As a concrete example of where Rochester invests to protect software, Deisz described major investment in NXP PowerPC processors used by long-term system companies. Wafer fabrication continues at NXP, die is stored at Rochester, packages are controlled and tests run on the original platforms, all with the intention of keeping the portfolio running for decades. This is a template: preserve execution where the software would otherwise be at risk.
Sovereignty, trust, and what to watch in the market
For defence, security, and safety-critical sectors, sovereignty over the supply chain is essential. Green stressed the need for robust, traceable, reliable flows. Deisz extended the point: sometimes the only way to ensure trust is to bring design, assembly and test inside a single controlled organisation. That internalisation is not cosmetic, it is how guardrails are enforced when the cost of failure is unacceptable.
The company also cautioned against over-reliance on generic bill-of-materials health tools. These services can miss turning points that insiders see first, such as assembly house exits from legacy packages or impending end-of-life decisions. Direct dialogue fills that gap. Rochester’s teams work between suppliers and customers to spot end-of-life winds early, propose prior iterations where suitable and shape investments in design, assembly and test to keep critical devices available.
One useful market signal is automotive. Deisz said it is the only long-term market that reliably drives new product introductions at semiconductor companies. For long-life systems even in non-automotive sectors, aligning with vendors deeply committed to automotive can reduce long-term availability risk. He contrasted vendors that sprint in fast-moving segments with those oriented to long service life, advising teams to choose partners accordingly and to give design teams enough time to act on that requirement.
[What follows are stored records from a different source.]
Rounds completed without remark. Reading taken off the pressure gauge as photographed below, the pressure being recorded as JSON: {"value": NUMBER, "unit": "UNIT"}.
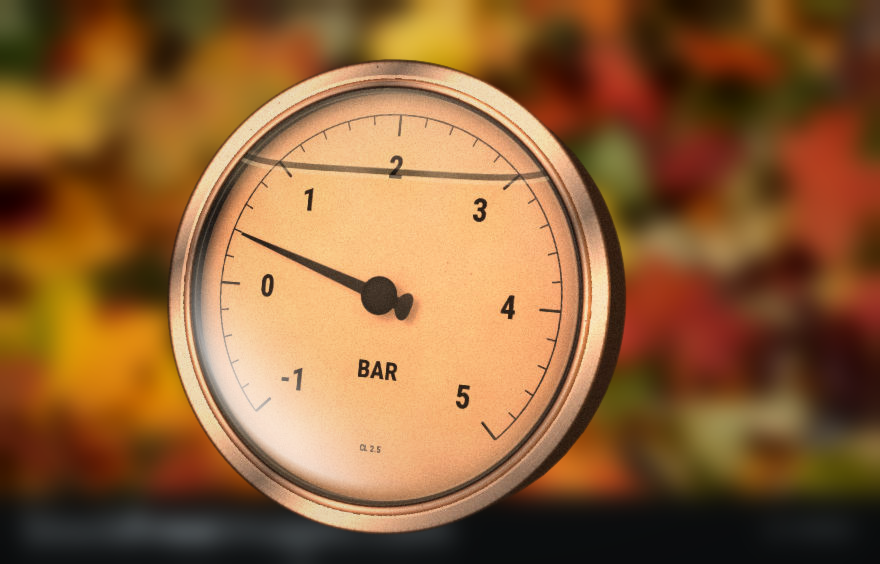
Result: {"value": 0.4, "unit": "bar"}
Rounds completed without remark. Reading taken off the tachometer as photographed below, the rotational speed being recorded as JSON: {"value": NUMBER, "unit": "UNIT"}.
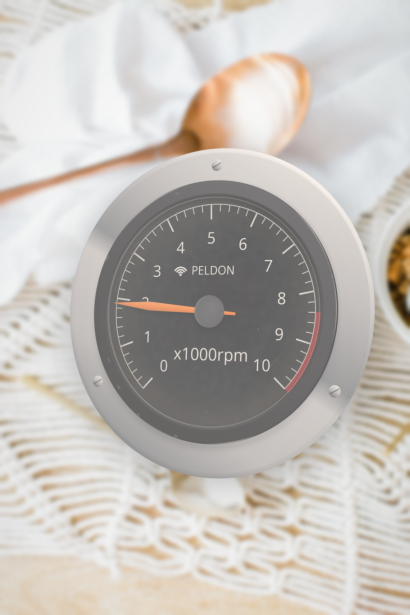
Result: {"value": 1900, "unit": "rpm"}
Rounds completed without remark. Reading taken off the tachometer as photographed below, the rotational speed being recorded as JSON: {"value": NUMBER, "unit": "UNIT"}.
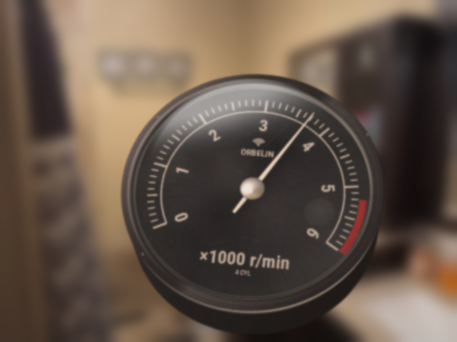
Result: {"value": 3700, "unit": "rpm"}
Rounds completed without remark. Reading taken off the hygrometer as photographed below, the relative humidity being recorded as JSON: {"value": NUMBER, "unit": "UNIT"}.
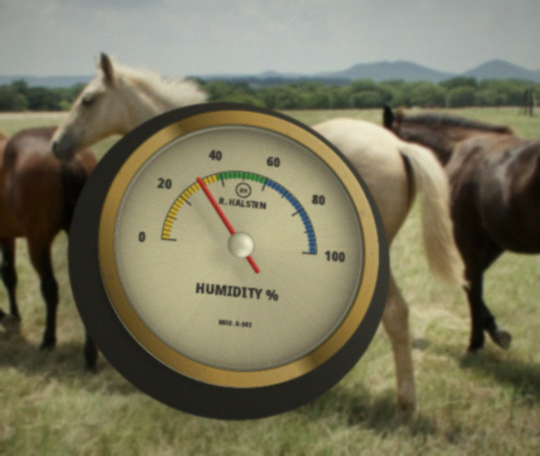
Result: {"value": 30, "unit": "%"}
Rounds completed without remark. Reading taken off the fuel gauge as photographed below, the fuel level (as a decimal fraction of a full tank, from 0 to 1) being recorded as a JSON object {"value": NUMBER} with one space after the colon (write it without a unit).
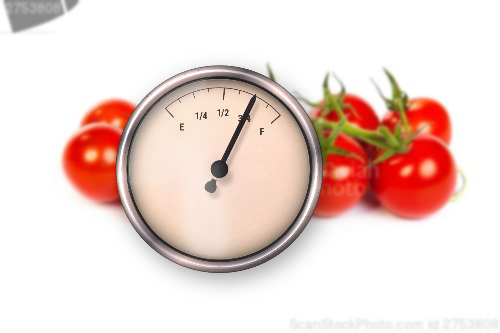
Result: {"value": 0.75}
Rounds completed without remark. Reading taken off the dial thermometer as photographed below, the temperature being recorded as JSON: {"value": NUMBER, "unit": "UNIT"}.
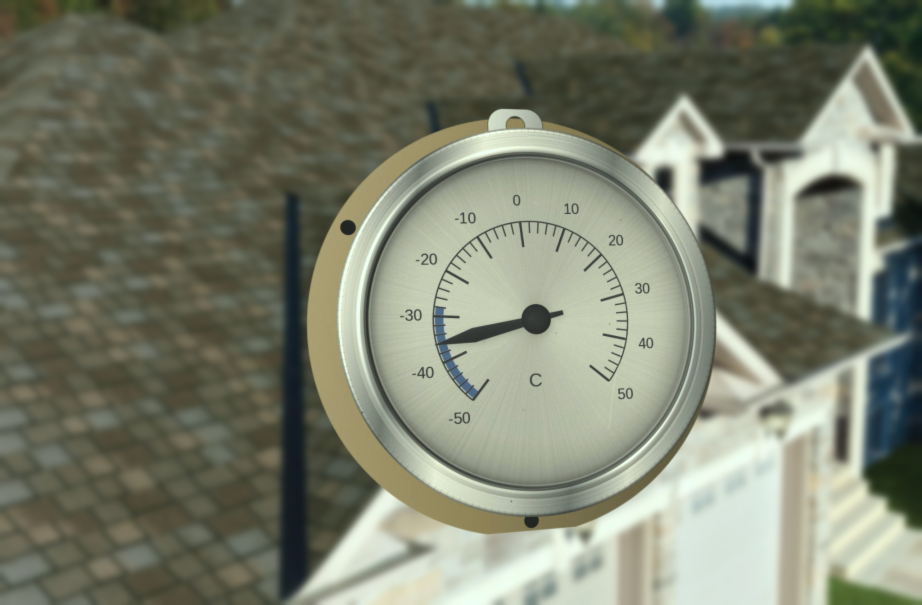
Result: {"value": -36, "unit": "°C"}
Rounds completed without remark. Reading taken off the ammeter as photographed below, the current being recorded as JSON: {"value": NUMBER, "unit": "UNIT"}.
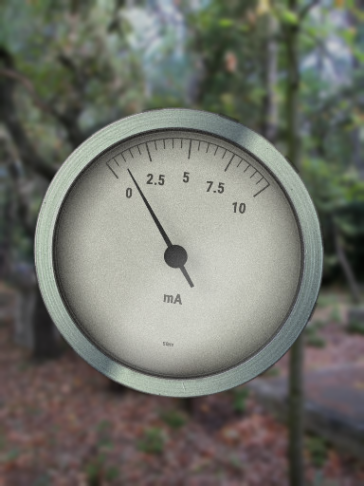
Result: {"value": 1, "unit": "mA"}
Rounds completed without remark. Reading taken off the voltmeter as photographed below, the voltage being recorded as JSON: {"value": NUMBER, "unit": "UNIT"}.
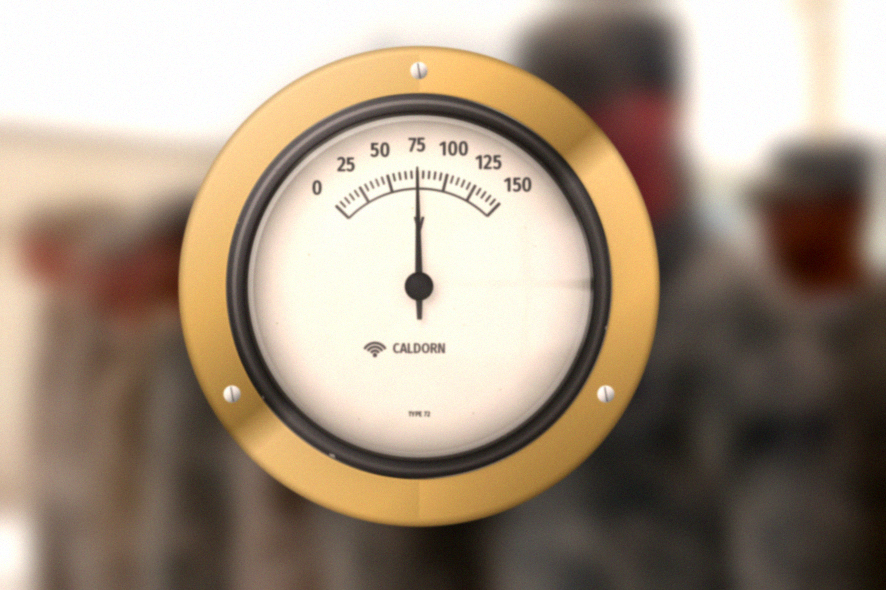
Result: {"value": 75, "unit": "V"}
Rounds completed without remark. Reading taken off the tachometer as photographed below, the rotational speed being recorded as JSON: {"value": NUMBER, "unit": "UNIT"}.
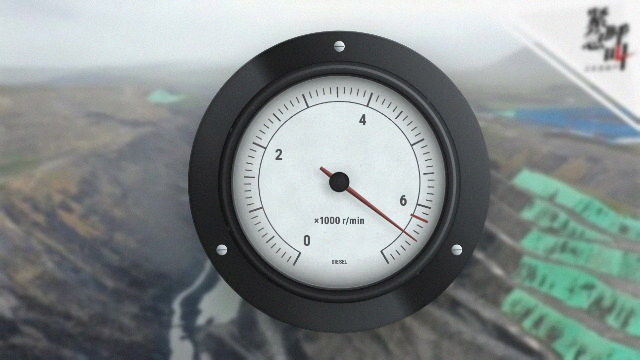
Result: {"value": 6500, "unit": "rpm"}
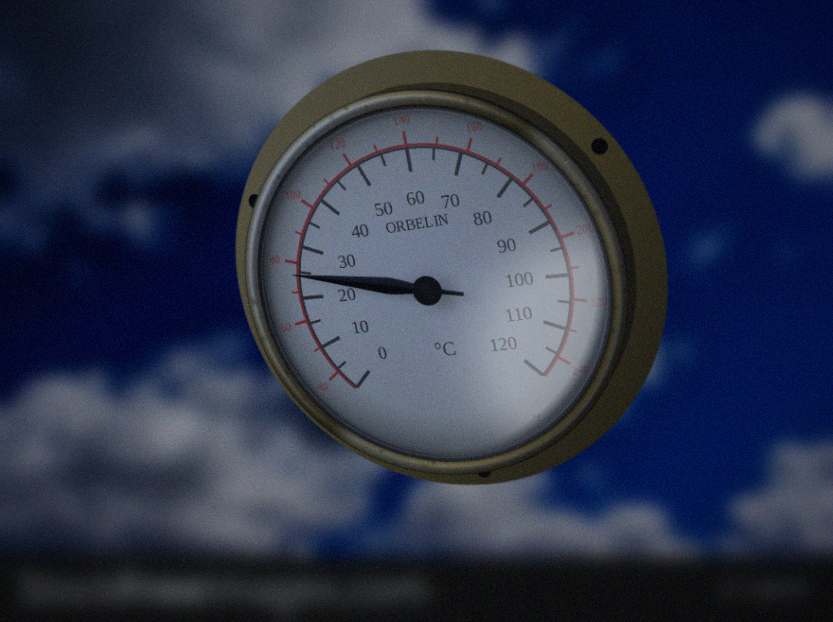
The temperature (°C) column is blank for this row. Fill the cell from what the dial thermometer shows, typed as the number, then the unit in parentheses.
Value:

A practical to-do list for engineers starting today
- Start with a critical parts list oriented around software proximity. Identify the processor, ASIC and any specialised devices that would force a software event if changed. Treat those as the highest sustainment priority. Deisz said: “The closer a part is to system software, the more critical it is because touching software is the superset challenge to be avoided.”
- Choose packages for longevity, not novelty. Where possible, prefer BGA and QFN over legacy lead-frame types that require trim and form, which are disappearing. This is a maintainability decision that reduces the risk of assembly discontinuities during the service life.
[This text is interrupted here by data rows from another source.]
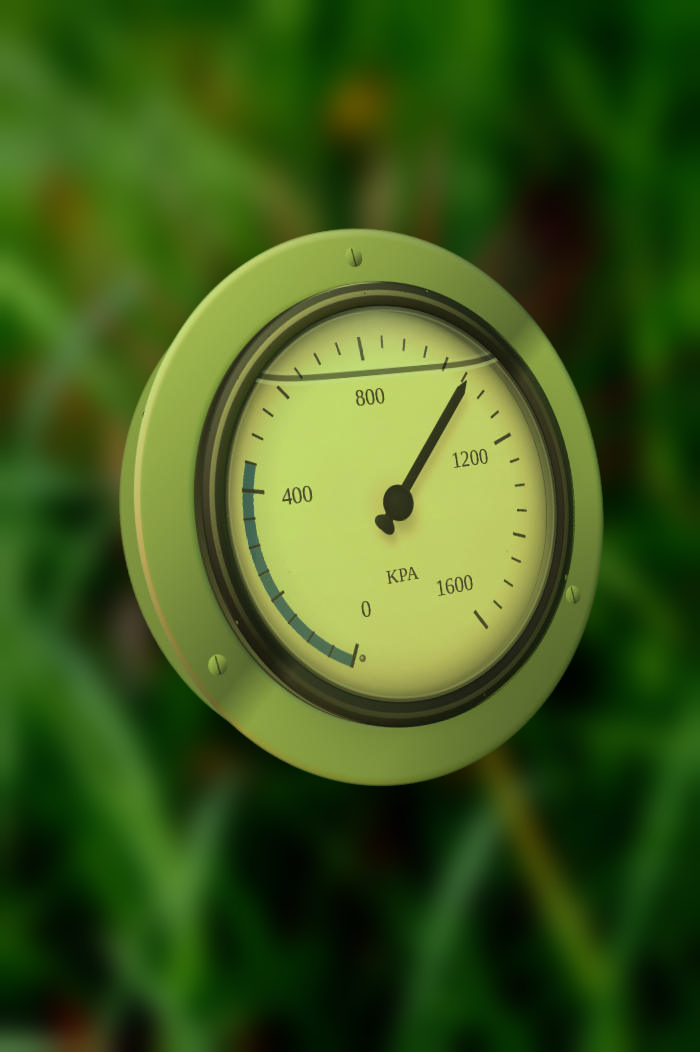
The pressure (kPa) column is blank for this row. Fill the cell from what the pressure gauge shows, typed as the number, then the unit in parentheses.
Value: 1050 (kPa)
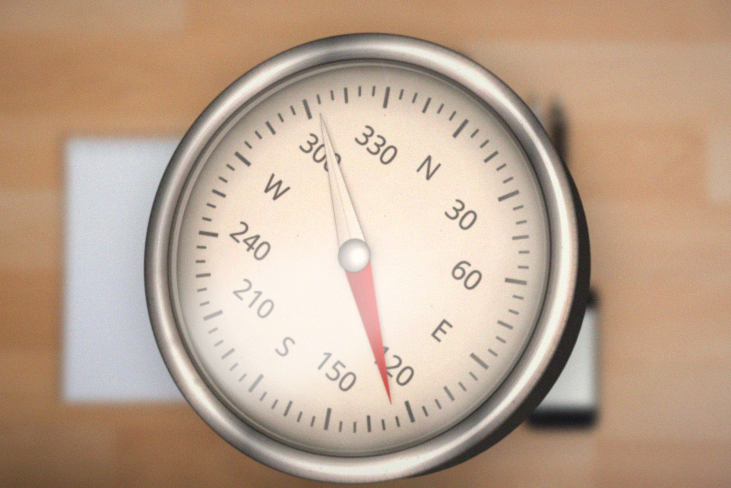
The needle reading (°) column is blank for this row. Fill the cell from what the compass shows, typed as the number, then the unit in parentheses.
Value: 125 (°)
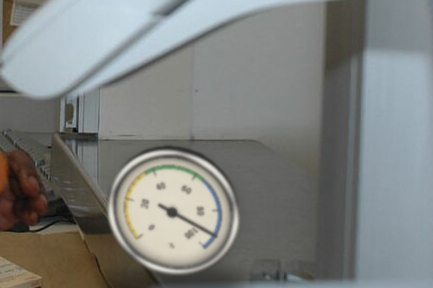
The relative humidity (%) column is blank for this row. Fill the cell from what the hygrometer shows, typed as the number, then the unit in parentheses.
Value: 92 (%)
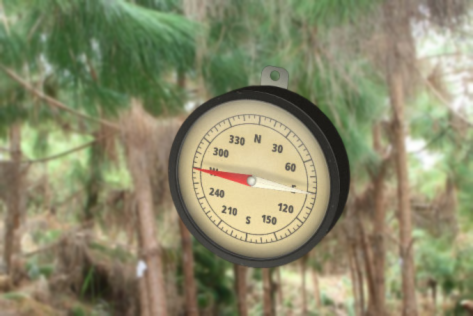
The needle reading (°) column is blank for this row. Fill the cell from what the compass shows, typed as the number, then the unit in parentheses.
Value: 270 (°)
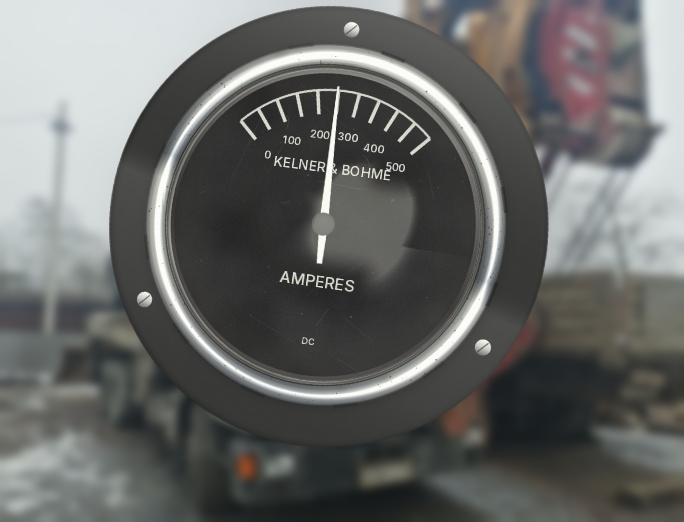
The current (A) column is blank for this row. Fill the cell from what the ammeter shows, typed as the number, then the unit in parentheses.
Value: 250 (A)
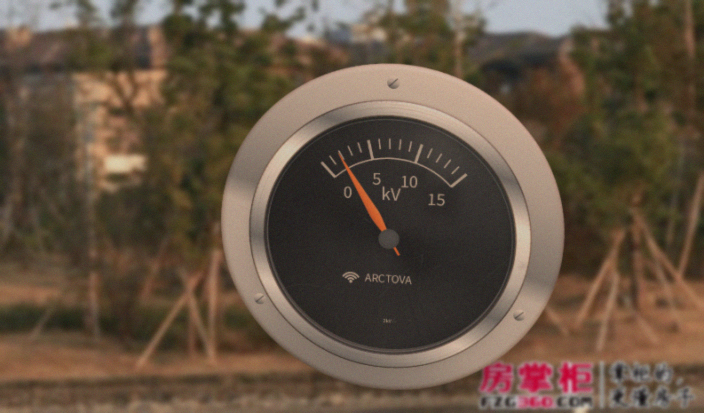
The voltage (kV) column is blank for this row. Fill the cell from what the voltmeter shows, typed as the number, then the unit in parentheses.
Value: 2 (kV)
- Design an archive that future engineers can actually open. Keep GDSII for the chip. Use non-proprietary formats for documents and images. Store data on media with known preservation characteristics. Plan for people who are not the original team to pick it up twenty years from now.
- Schedule regular market check-ins. Green suggested quarterly engagement as a baseline in a fast-changing landscape where last-time-buy windows can shrink from years to months. Early conversations keep options open, allow inventory to solve problems cheaply, and surface sustainment paths before a crisis.
- Finally, build sustainment into requirements and give the team time. Deisz urged leaders to write the long-term goal into the design brief, then allow the time needed to align suppliers, packages and archives to that aim. That investment strengthens reliability, reduces forced redesign and supports efficient reuse and upgradeability across the service life.
If you are already facing a critical parts issue, start with Rochester’s staged path. Confirm whether authorised inventory can meet the need. If not, explore assembly and test from stored die, then evaluate authorised recreation for a drop-in replacement that avoids software change. Engage early, share the artefacts you do have and treat the archive as an enabler rather than an afterthought. The sustainability of long-life systems depends on decisions made now.